Good point — using a proxy or external agent can absolutely reduce risk in many setups, especially when it isolates the hub from direct low-level connections. My point was only that a TCP-listener API, if it ever existed, would be an optional tool for advanced users and wouldn’t affect the default security posture of the hub. Most users would still be better off with a proxy, and nothing in this request changes that. The idea is simply to make certain integrations possible without forcing extra hardware when it isn’t needed
The LIFX LAN integration uses UDP to send and receive raw packets, so the hub already has this functionality. Outside of the docs provided the functionality you are looking doesnot seam to be exposed to external developers. Considering the other integrations that use raw tcp/udp packets ie Airplay and Homekit the decision not to expose this functionality outside of internal use may be intentional.
I doubt this is the lens through which HE assesses security. Any user could easily unknowingly install community code (via HPM or otherwise) that leverages this feature.
I just use port forwarding in my router and open up the specific ports i need. I do that to have multiple ecowitt weather stations in another state report back to the 39501 port.
Sure. I’m using a PIMA Force alarm system. Their latest firmware added the ability to connect locally to the panel through a TCP endpoint and receive real-time events, as well as send commands like arm, disarm, and data requests.
I’m currently building an integration for it. Because Hubitat doesn’t support acting as a TCP listener, I’m using Node-RED as the TCP bridge, and then Maker API to communicate with Hubitat. This setup works very well, but I’m concerned that some users might not have Node-RED available, which could make the integration less accessible for others.

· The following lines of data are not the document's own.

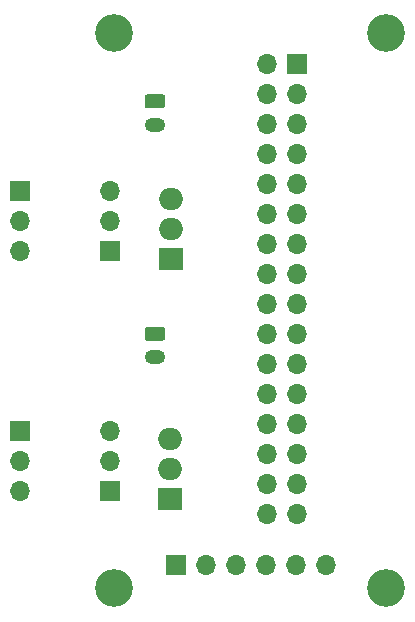
<source format=gbr>
G04 #@! TF.GenerationSoftware,KiCad,Pcbnew,(5.1.9)-1*
G04 #@! TF.CreationDate,2022-07-29T13:53:29-06:00*
G04 #@! TF.ProjectId,ABSIS_ALE_Relay_Module,41425349-535f-4414-9c45-5f52656c6179,1*
G04 #@! TF.SameCoordinates,Original*
G04 #@! TF.FileFunction,Soldermask,Bot*
G04 #@! TF.FilePolarity,Negative*
%FSLAX46Y46*%
G04 Gerber Fmt 4.6, Leading zero omitted, Abs format (unit mm)*
G04 Created by KiCad (PCBNEW (5.1.9)-1) date 2022-07-29 13:53:29*
%MOMM*%
%LPD*%
G01*
G04 APERTURE LIST*
%ADD10O,1.700000X1.700000*%
%ADD11R,1.700000X1.700000*%
%ADD12O,2.000000X1.905000*%
%ADD13R,2.000000X1.905000*%
%ADD14O,1.750000X1.200000*%
%ADD15C,3.200000*%
G04 APERTURE END LIST*
D10*
X124815000Y-104605000D03*
X124815000Y-102065000D03*
D11*
X124815000Y-99525000D03*
D10*
X124815000Y-84285000D03*
X124815000Y-81745000D03*
D11*
X124815000Y-79205000D03*
D12*
X137515000Y-100160000D03*
X137515000Y-102700000D03*
D13*
X137515000Y-105240000D03*
D12*
X137642000Y-79840000D03*
X137642000Y-82380000D03*
D13*
X137642000Y-84920000D03*
D10*
X132435000Y-99525000D03*
X132435000Y-102065000D03*
D11*
X132435000Y-104605000D03*
D10*
X132435000Y-79205000D03*
X132435000Y-81745000D03*
D11*
X132435000Y-84285000D03*
D14*
X136245000Y-93270000D03*
G36*
G01*
X135619999Y-90670000D02*
X136870001Y-90670000D01*
G75*
G02*
X137120000Y-90919999I0J-249999D01*
G01*
X137120000Y-91620001D01*
G75*
G02*
X136870001Y-91870000I-249999J0D01*
G01*
X135619999Y-91870000D01*
G75*
G02*
X135370000Y-91620001I0J249999D01*
G01*
X135370000Y-90919999D01*
G75*
G02*
X135619999Y-90670000I249999J0D01*
G01*
G37*
X136245000Y-73585000D03*
G36*
G01*
X135619999Y-70985000D02*
X136870001Y-70985000D01*
G75*
G02*
X137120000Y-71234999I0J-249999D01*
G01*
X137120000Y-71935001D01*
G75*
G02*
X136870001Y-72185000I-249999J0D01*
G01*
X135619999Y-72185000D01*
G75*
G02*
X135370000Y-71935001I0J249999D01*
G01*
X135370000Y-71234999D01*
G75*
G02*
X135619999Y-70985000I249999J0D01*
G01*
G37*
D10*
X150710000Y-110810000D03*
X148170000Y-110810000D03*
X145630000Y-110810000D03*
X143090000Y-110810000D03*
X140550000Y-110810000D03*
D11*
X138010000Y-110810000D03*
D10*
X145770000Y-106510000D03*
X148310000Y-106510000D03*
X145770000Y-103970000D03*
X148310000Y-103970000D03*
X145770000Y-101430000D03*
X148310000Y-101430000D03*
X145770000Y-98890000D03*
X148310000Y-98890000D03*
X145770000Y-96350000D03*
X148310000Y-96350000D03*
X145770000Y-93810000D03*
X148310000Y-93810000D03*
X145770000Y-91270000D03*
X148310000Y-91270000D03*
X145770000Y-88730000D03*
X148310000Y-88730000D03*
X145770000Y-86190000D03*
X148310000Y-86190000D03*
X145770000Y-83650000D03*
X148310000Y-83650000D03*
X145770000Y-81110000D03*
X148310000Y-81110000D03*
X145770000Y-78570000D03*
X148310000Y-78570000D03*
X145770000Y-76030000D03*
X148310000Y-76030000D03*
X145770000Y-73490000D03*
X148310000Y-73490000D03*
X145770000Y-70950000D03*
X148310000Y-70950000D03*
X145770000Y-68410000D03*
D11*
X148310000Y-68410000D03*
D15*
X155810000Y-112810000D03*
X132810000Y-112810000D03*
X155810000Y-65810000D03*
X132810000Y-65810000D03*
M02*

</source>
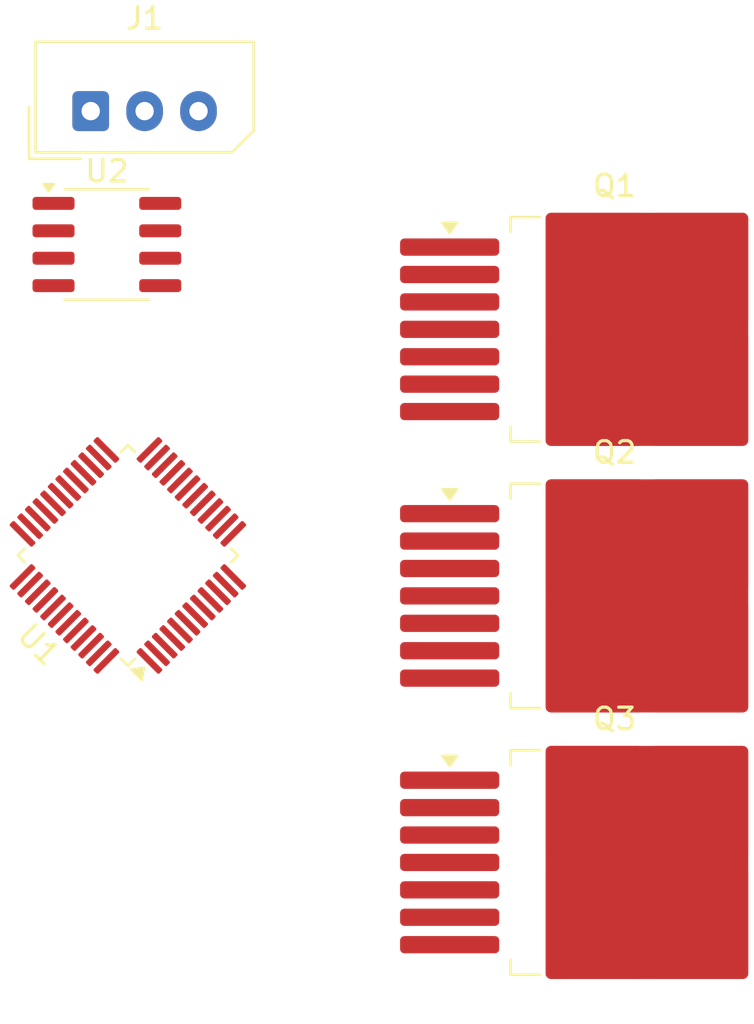
<source format=kicad_pcb>
(kicad_pcb
	(version 20240108)
	(generator "pcbnew")
	(generator_version "8.0")
	(general
		(thickness 1.6)
		(legacy_teardrops no)
	)
	(paper "A4")
	(layers
		(0 "F.Cu" signal)
		(31 "B.Cu" signal)
		(32 "B.Adhes" user "B.Adhesive")
		(33 "F.Adhes" user "F.Adhesive")
		(34 "B.Paste" user)
		(35 "F.Paste" user)
		(36 "B.SilkS" user "B.Silkscreen")
		(37 "F.SilkS" user "F.Silkscreen")
		(38 "B.Mask" user)
		(39 "F.Mask" user)
		(40 "Dwgs.User" user "User.Drawings")
		(41 "Cmts.User" user "User.Comments")
		(42 "Eco1.User" user "User.Eco1")
		(43 "Eco2.User" user "User.Eco2")
		(44 "Edge.Cuts" user)
		(45 "Margin" user)
		(46 "B.CrtYd" user "B.Courtyard")
		(47 "F.CrtYd" user "F.Courtyard")
		(48 "B.Fab" user)
		(49 "F.Fab" user)
		(50 "User.1" user)
		(51 "User.2" user)
		(52 "User.3" user)
		(53 "User.4" user)
		(54 "User.5" user)
		(55 "User.6" user)
		(56 "User.7" user)
		(57 "User.8" user)
		(58 "User.9" user)
	)
	(setup
		(pad_to_mask_clearance 0)
		(allow_soldermask_bridges_in_footprints no)
		(pcbplotparams
			(layerselection 0x00010fc_ffffffff)
			(plot_on_all_layers_selection 0x0000000_00000000)
			(disableapertmacros no)
			(usegerberextensions no)
			(usegerberattributes yes)
			(usegerberadvancedattributes yes)
			(creategerberjobfile yes)
			(dashed_line_dash_ratio 12.000000)
			(dashed_line_gap_ratio 3.000000)
			(svgprecision 4)
			(plotframeref no)
			(viasonmask no)
			(mode 1)
			(useauxorigin no)
			(hpglpennumber 1)
			(hpglpenspeed 20)
			(hpglpendiameter 15.000000)
			(pdf_front_fp_property_popups yes)
			(pdf_back_fp_property_popups yes)
			(dxfpolygonmode yes)
			(dxfimperialunits yes)
			(dxfusepcbnewfont yes)
			(psnegative no)
			(psa4output no)
			(plotreference yes)
			(plotvalue yes)
			(plotfptext yes)
			(plotinvisibletext no)
			(sketchpadsonfab no)
			(subtractmaskfromsilk no)
			(outputformat 1)
			(mirror no)
			(drillshape 1)
			(scaleselection 1)
			(outputdirectory "")
		)
	)
	(net 0 "")
	(net 1 "Net-(Q1-Pad4)")
	(net 2 "unconnected-(Q1-IN-Pad2)")
	(net 3 "unconnected-(Q1-INH-Pad3)")
	(net 4 "unconnected-(Q1-Pad1)")
	(net 5 "unconnected-(Q1-SR-Pad5)")
	(net 6 "unconnected-(Q1-IS-Pad6)")
	(net 7 "unconnected-(Q1-Pad7)")
	(net 8 "unconnected-(Q2-Pad1)")
	(net 9 "Net-(Q2-Pad4)")
	(net 10 "unconnected-(Q2-IN-Pad2)")
	(net 11 "unconnected-(Q2-INH-Pad3)")
	(net 12 "unconnected-(Q2-SR-Pad5)")
	(net 13 "unconnected-(Q2-Pad7)")
	(net 14 "unconnected-(Q2-IS-Pad6)")
	(net 15 "unconnected-(Q3-Pad1)")
	(net 16 "Net-(Q3-Pad4)")
	(net 17 "unconnected-(Q3-SR-Pad5)")
	(net 18 "unconnected-(Q3-INH-Pad3)")
	(net 19 "unconnected-(Q3-Pad7)")
	(net 20 "unconnected-(Q3-IS-Pad6)")
	(net 21 "unconnected-(Q3-IN-Pad2)")
	(net 22 "unconnected-(U1-PB13-Pad27)")
	(net 23 "unconnected-(U1-PB11-Pad25)")
	(net 24 "+3.3V")
	(net 25 "BOOT0")
	(net 26 "GND")
	(net 27 "unconnected-(U1-PB6-Pad43)")
	(net 28 "unconnected-(U1-PA3-Pad11)")
	(net 29 "unconnected-(U1-PB7-Pad44)")
	(net 30 "unconnected-(U1-PB14-Pad28)")
	(net 31 "unconnected-(U1-PC13-Pad2)")
	(net 32 "unconnected-(U1-PB12-Pad26)")
	(net 33 "NRST")
	(net 34 "unconnected-(U1-PB2-Pad18)")
	(net 35 "unconnected-(U1-PB0-Pad16)")
	(net 36 "unconnected-(U1-PC15-Pad4)")
	(net 37 "unconnected-(U1-PA6-Pad14)")
	(net 38 "unconnected-(U1-PA9-Pad31)")
	(net 39 "SW_CLK")
	(net 40 "unconnected-(U1-PA7-Pad15)")
	(net 41 "HSE_IN")
	(net 42 "unconnected-(U1-PB3-Pad40)")
	(net 43 "/CANL")
	(net 44 "CAN_TX")
	(net 45 "unconnected-(U1-PA15-Pad39)")
	(net 46 "unconnected-(U1-PB9-Pad46)")
	(net 47 "unconnected-(U1-PA4-Pad12)")
	(net 48 "unconnected-(U1-PB4-Pad41)")
	(net 49 "CAN_RX")
	(net 50 "HSE_OUT")
	(net 51 "unconnected-(U1-PC14-Pad3)")
	(net 52 "unconnected-(U1-PA2-Pad10)")
	(net 53 "unconnected-(U1-PA1-Pad9)")
	(net 54 "+3.3VA")
	(net 55 "unconnected-(U1-VREF+-Pad20)")
	(net 56 "unconnected-(U1-PB1-Pad17)")
	(net 57 "unconnected-(U1-PA5-Pad13)")
	(net 58 "SW_DIO")
	(net 59 "unconnected-(U1-PB5-Pad42)")
	(net 60 "unconnected-(U1-PB10-Pad22)")
	(net 61 "unconnected-(U1-PA0-Pad8)")
	(net 62 "unconnected-(U1-PA10-Pad32)")
	(net 63 "unconnected-(U1-PB15-Pad29)")
	(net 64 "/CANH")
	(net 65 "CAN_EN")
	(net 66 "Net-(U2-EN)")
	(footprint "Package_TO_SOT_SMD:TO-263-7_TabPin8" (layer "F.Cu") (at 91.075 55.875))
	(footprint "Package_QFP:LQFP-48_7x7mm_P0.5mm" (layer "F.Cu") (at 68.5 54 135))
	(footprint "Package_SO:SOIC-8_3.9x4.9mm_P1.27mm" (layer "F.Cu") (at 67.525 39.595))
	(footprint "Package_TO_SOT_SMD:TO-263-7_TabPin8" (layer "F.Cu") (at 91.075 43.525))
	(footprint "Package_TO_SOT_SMD:TO-263-7_TabPin8" (layer "F.Cu") (at 91.075 68.225))
	(footprint "Connector_Molex:Molex_SPOX_5267-03A_1x03_P2.50mm_Vertical" (layer "F.Cu") (at 66.775 33.415))
)

</source>
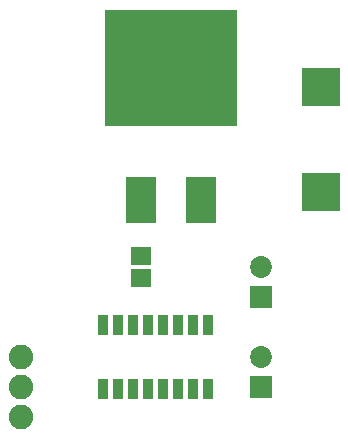
<source format=gts>
G75*
%MOIN*%
%OFA0B0*%
%FSLAX24Y24*%
%IPPOS*%
%LPD*%
%AMOC8*
5,1,8,0,0,1.08239X$1,22.5*
%
%ADD10R,0.0320X0.0690*%
%ADD11R,0.0993X0.1580*%
%ADD12R,0.4411X0.3879*%
%ADD13R,0.0671X0.0592*%
%ADD14R,0.0730X0.0730*%
%ADD15C,0.0730*%
%ADD16C,0.0820*%
%ADD17R,0.1261X0.1261*%
D10*
X004240Y002240D03*
X004740Y002240D03*
X005240Y002240D03*
X005740Y002240D03*
X006240Y002240D03*
X006740Y002240D03*
X007240Y002240D03*
X007740Y002240D03*
X007740Y004360D03*
X007240Y004360D03*
X006740Y004360D03*
X006240Y004360D03*
X005740Y004360D03*
X005240Y004360D03*
X004740Y004360D03*
X004240Y004360D03*
D11*
X005490Y008526D03*
X007490Y008526D03*
D12*
X006490Y012924D03*
D13*
X005490Y006674D03*
X005490Y005926D03*
D14*
X009490Y005300D03*
X009490Y002300D03*
D15*
X009490Y003300D03*
X009490Y006300D03*
D16*
X001490Y001300D03*
X001490Y002300D03*
X001490Y003300D03*
D17*
X011490Y008800D03*
X011490Y012300D03*
M02*

</source>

I’m really hoping it’s using something like TLS over TCP to encrypt the connection and the data. Getting that working with Node-Red, i agree is not a trivia task. Though if you are just parsing unencrypted raw TCP packets… from a security system, i would be more concerned with how relatively easy that would be to exploit.
Good point.
In this case the panel’s local connection is plain TCP, not TLS. It’s designed for use strictly inside the LAN, with the assumption that the local network is already secured and isolated. The protocol itself is not exposed to the internet, and the integration never opens any external ports.
You’re right that TLS would be preferable from a security perspective, but implementing it would require support from the alarm panel itself. Since the device only offers raw TCP, Node-RED (or any other bridge) is simply handling what the panel provides.
If the panel ever introduces TLS or certificate-based authentication, I would absolutely update the integration to use it.
I often don't mind unencrypted/unauthenticated communication in a LAN for status (a UPS is a good example), but for command/control I would view it as unacceptable.
Could that not open up a range of security elements users would then need to be across and manage? Which would be beyond many non-tech users?